I am writing this blog, because when writers say things like that, most people don’t hear and respect what they say. But I do. And I hope you will, too.
1. “Nobel Laureate Toni Morrison Speaks about Her Novel Jazz,” an interview by Angels Carabi, 1993. Reprinted in Toni Morrison: Conversations, edited by Carolyn C. Denard, University Press of Mississippi, 2008, pp. 91-97.
October 23, 2013
Pervasive Split Personalities
quotes are from Dangerous Freedom: Fusion and Fragmentation in Toni Morrison’s Novels. Philip Page. Jackson, University Press of Mississippi, 1995.
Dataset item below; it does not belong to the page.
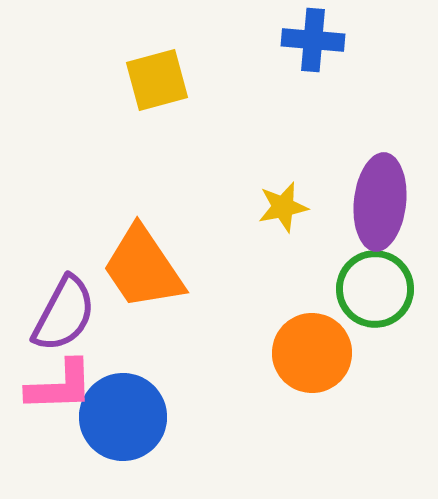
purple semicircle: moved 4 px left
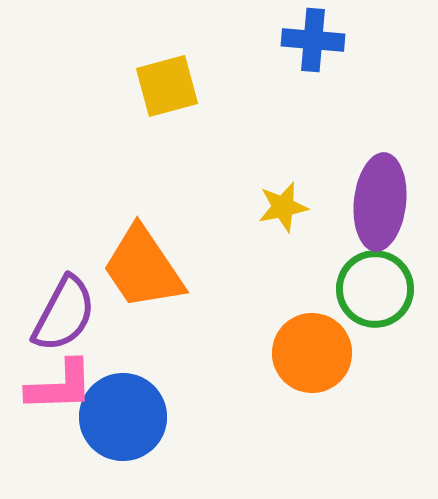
yellow square: moved 10 px right, 6 px down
“The trauma of racism is...the severe fragmentation of the self” (Morrison, “Unspeakable”) (p. 26).
“With her exploration of splitness, Morrison renders the dividedness of the American and African-American cultures: objects are split, bodies are split, psyches are split, families are split, neighborhoods are split, a race is split, a nation is split” (p. 31).
“...the African-American perspective is always at least double, and because the American cultural body is always already fragmented, the American consciousness is inevitably multiple, and the human condition is caught in the endless play of alternatives” (p. 36).
“Pecola [The Bluest Eye] is thus driven to the double division of a split personality and a pariah. Since to a lesser degree most other characters suffer the same double division, the novel implies the inevitability of this pattern: intense external forces (especially racial, economic, and familial) severely strain the characters’ personalities, and in turn those divisions within characters tend to divide them further from others” (p. 51).
“Echoing the other splits, the narration is split among multiple voices.” (p. 53)
“The attempted fusion with another person is most fully exemplified in Sula and Nel’s relationship..Sula and Nel’s near merger into one consciousness …they have difficulty distinguishing one’s thoughts from the other’s…” (p. 68).
“With his multiple identities, Son is a trickster figure, Morrison’s most recognizable one (p. 122)...Having so many identities that he ‘did not always know who he was’…” (p. 124)...Tar Baby is a polyphonic novel (Butler-Evans; Paquet) that has multiple centers and central characters (Rigney) and in which each character seems to have multiple selves (Kubitschek) (p. 132).
Of course, as readers of this blog know, multiplicity is neither unique to Morrison nor a product of postmodernism, since it pervades Dickens, too (see June 2013 post) and is an issue with most novelists to one extent or another.